The product is an evolution of the Collage product Merant acquired from NetObjects last February for $18 million in cash. IBM was an early investor in NetObjects and IBM Global Services is a user of the product. That product was second or third generation at the time of the acquisition, having been first released in 1999. "We learned we needed some real expertise in Web content management," says Andrew Weiss, CTO of Merant, commenting on the acquisition, which included developers as well as source code. The transition from source code management to Web content management using the same code base is difficult to achieve, he says. "There are some similarities, but some differences that are quite important."
Philosophically, the College product was on a path to empower content contributors through ease of use, a path that Merant has worked to extend. The product is tightly integrated with IBM's WebSphere but it ships with Tomcat, the J2EE-compliant application server from the Apache Group.
Content contributors can use the tool of their choice, such as Microsoft Office or FrontPage or Macromedia's Dreamweaver, while working within the Content Manager environment. The product complies with the Web Distributed Authoring and Versioning (WebDAV) standard, which Merant has helped to evolve along with IBM, Adobe, and others.
The product's ease of use is enhanced by a set of packaged application engines, or management processes, that define a workflow or automate a business process. These can be changed or modified. The Web-based thin-client architecture makes the product easy to deploy to clients. A Web site import facility enables a custom-built site to come under the management of Content Manager efficiently.
Customers of PVCS Content Manager 2.0 include Allfirst Bank, which needed a content management tool to support a team of developers working from different locations. The prebuilt design and runtime components of the product appealed to the company, says Erik Steensen, senior Internet engineer for Allfirst.

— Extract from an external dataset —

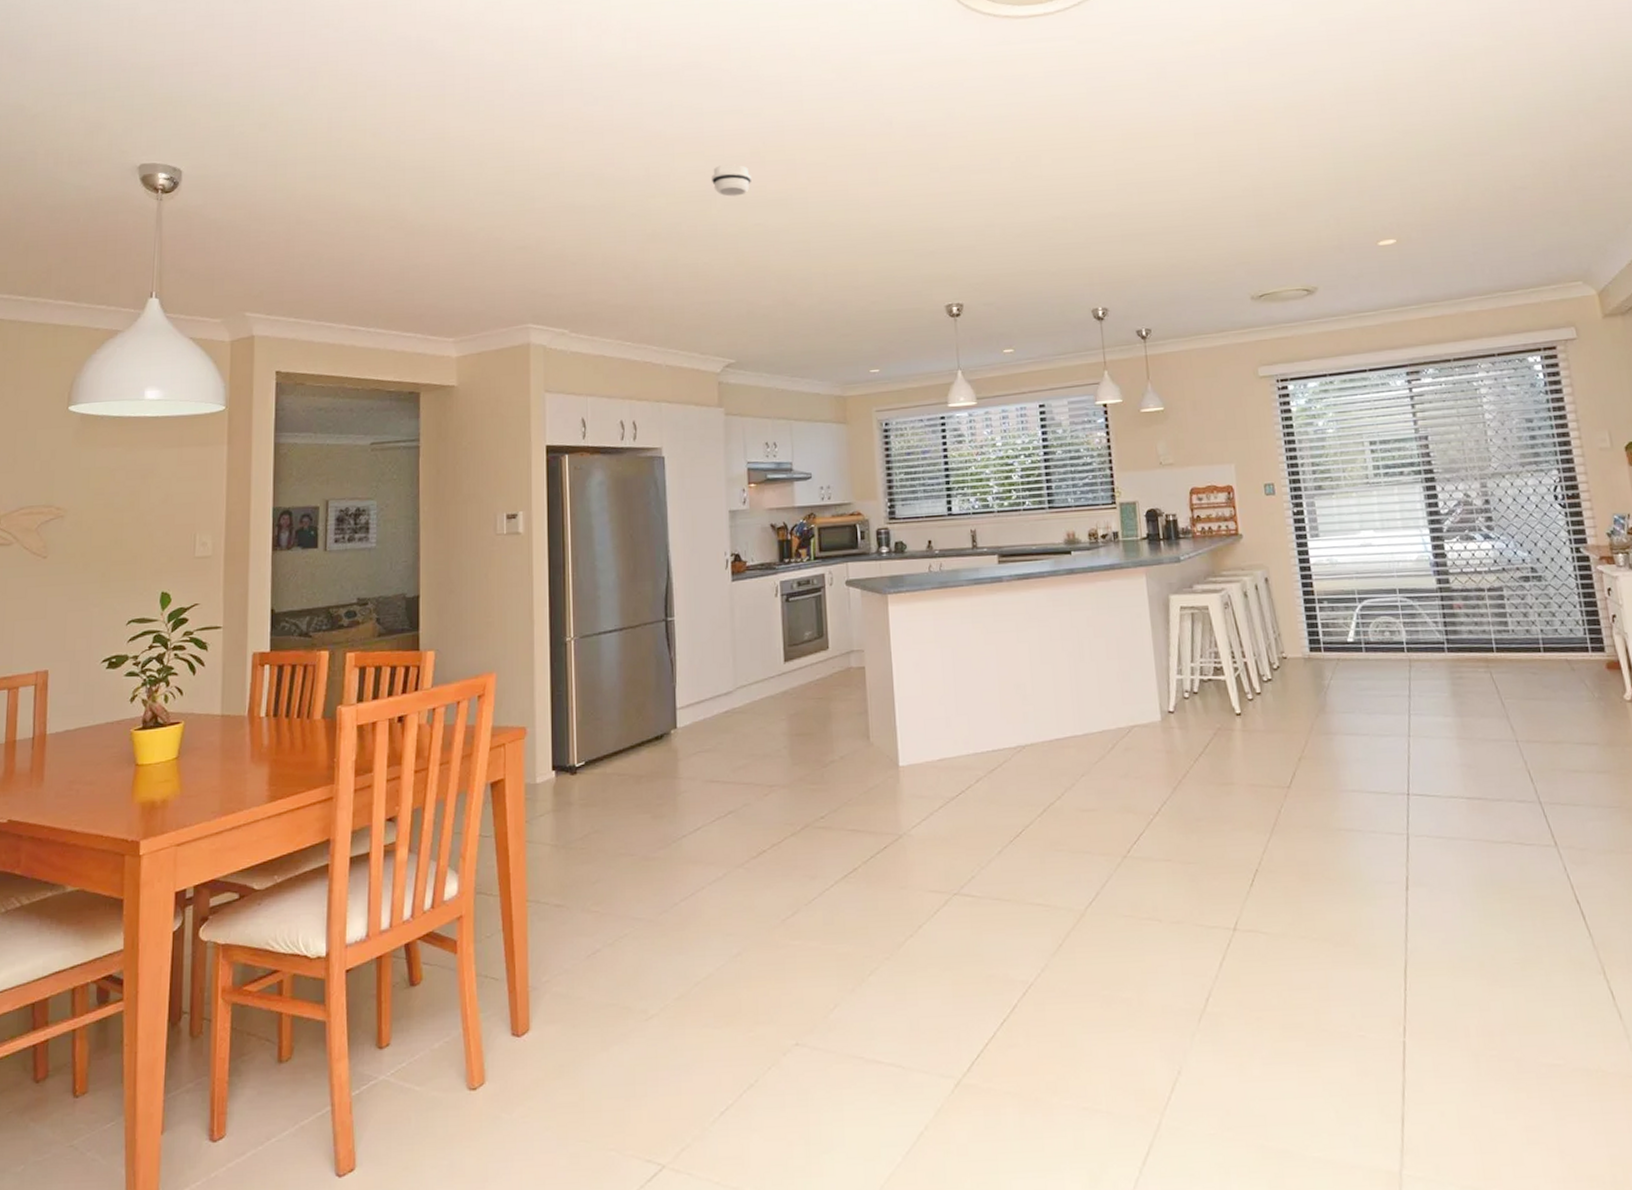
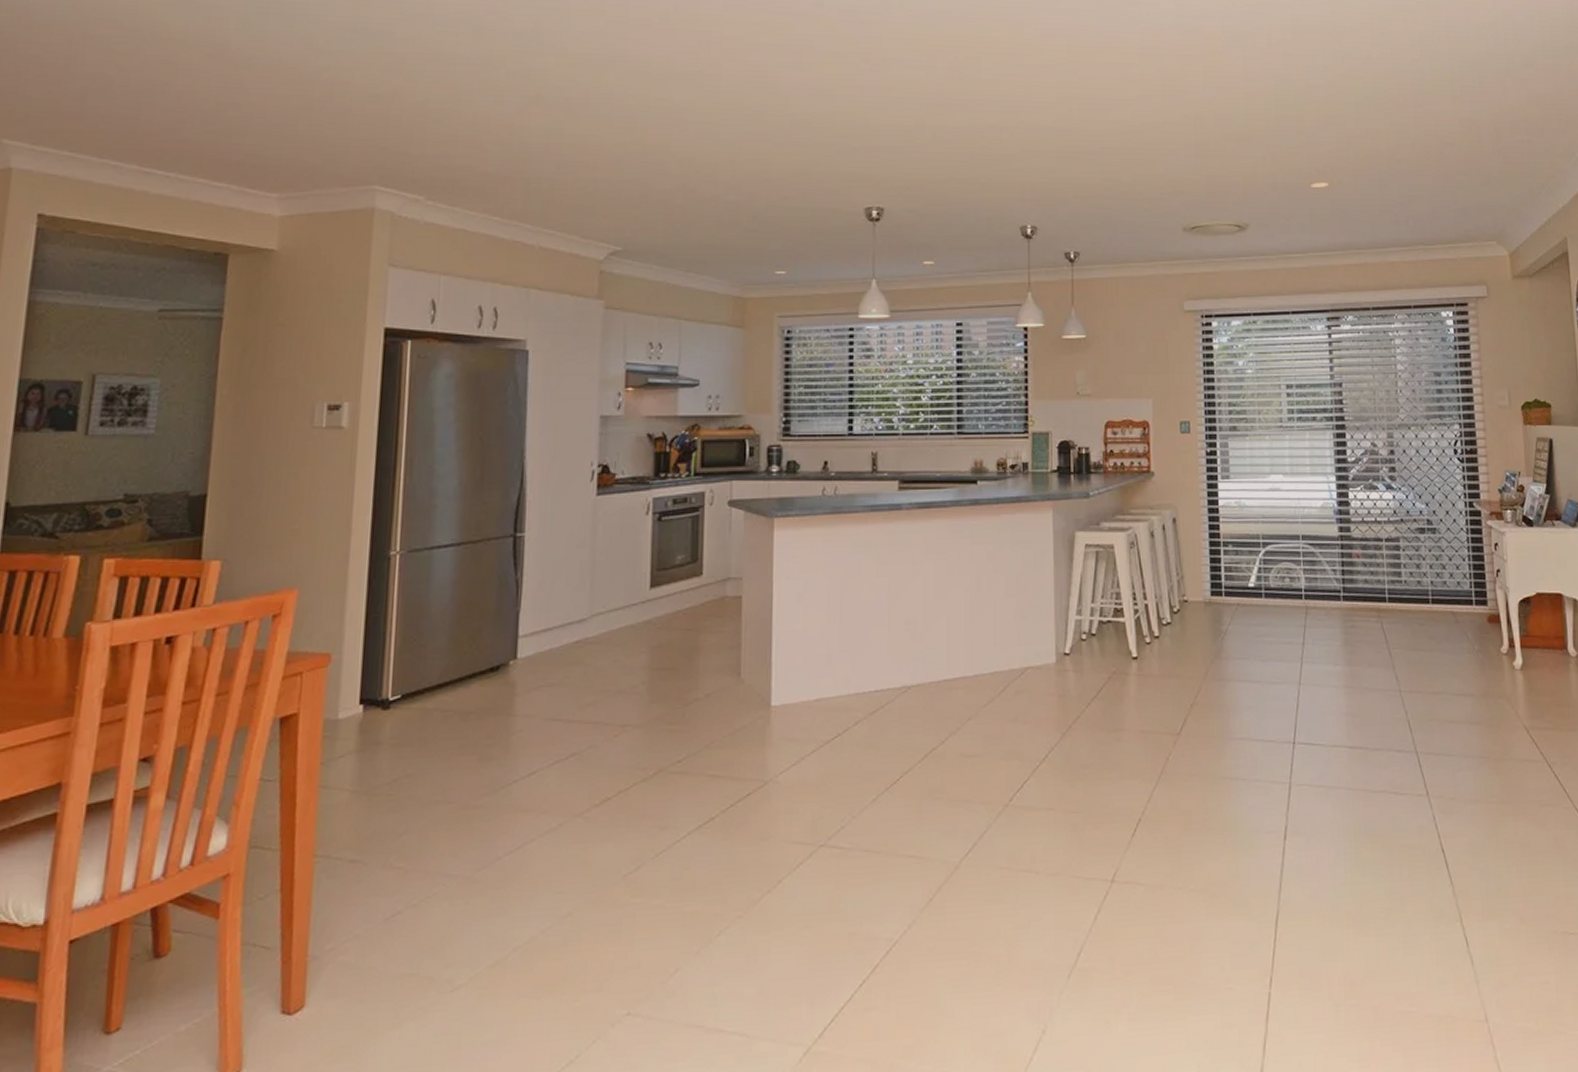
smoke detector: present [711,164,752,197] -> none [610,28,659,65]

For companies using the PVCS Dimensions product for source code control, the repositories of Content Manager and Dimensions can be linked to share information. "If you change the Web page, you will have references in the repository and vice versa," Weiss says.
The Team Edition of PVCS Content Manager, with licenses for five users and creation and management support, is priced at $30,000. That version does not include the application engines and support for distributed deployment. Those are supported in the Enterprise Edition, for an unlimited number of users, with pricing starting at $90,000. The price goes up as the number of servers supported increases. Merant has U.S. headquarters in Rockville, Md.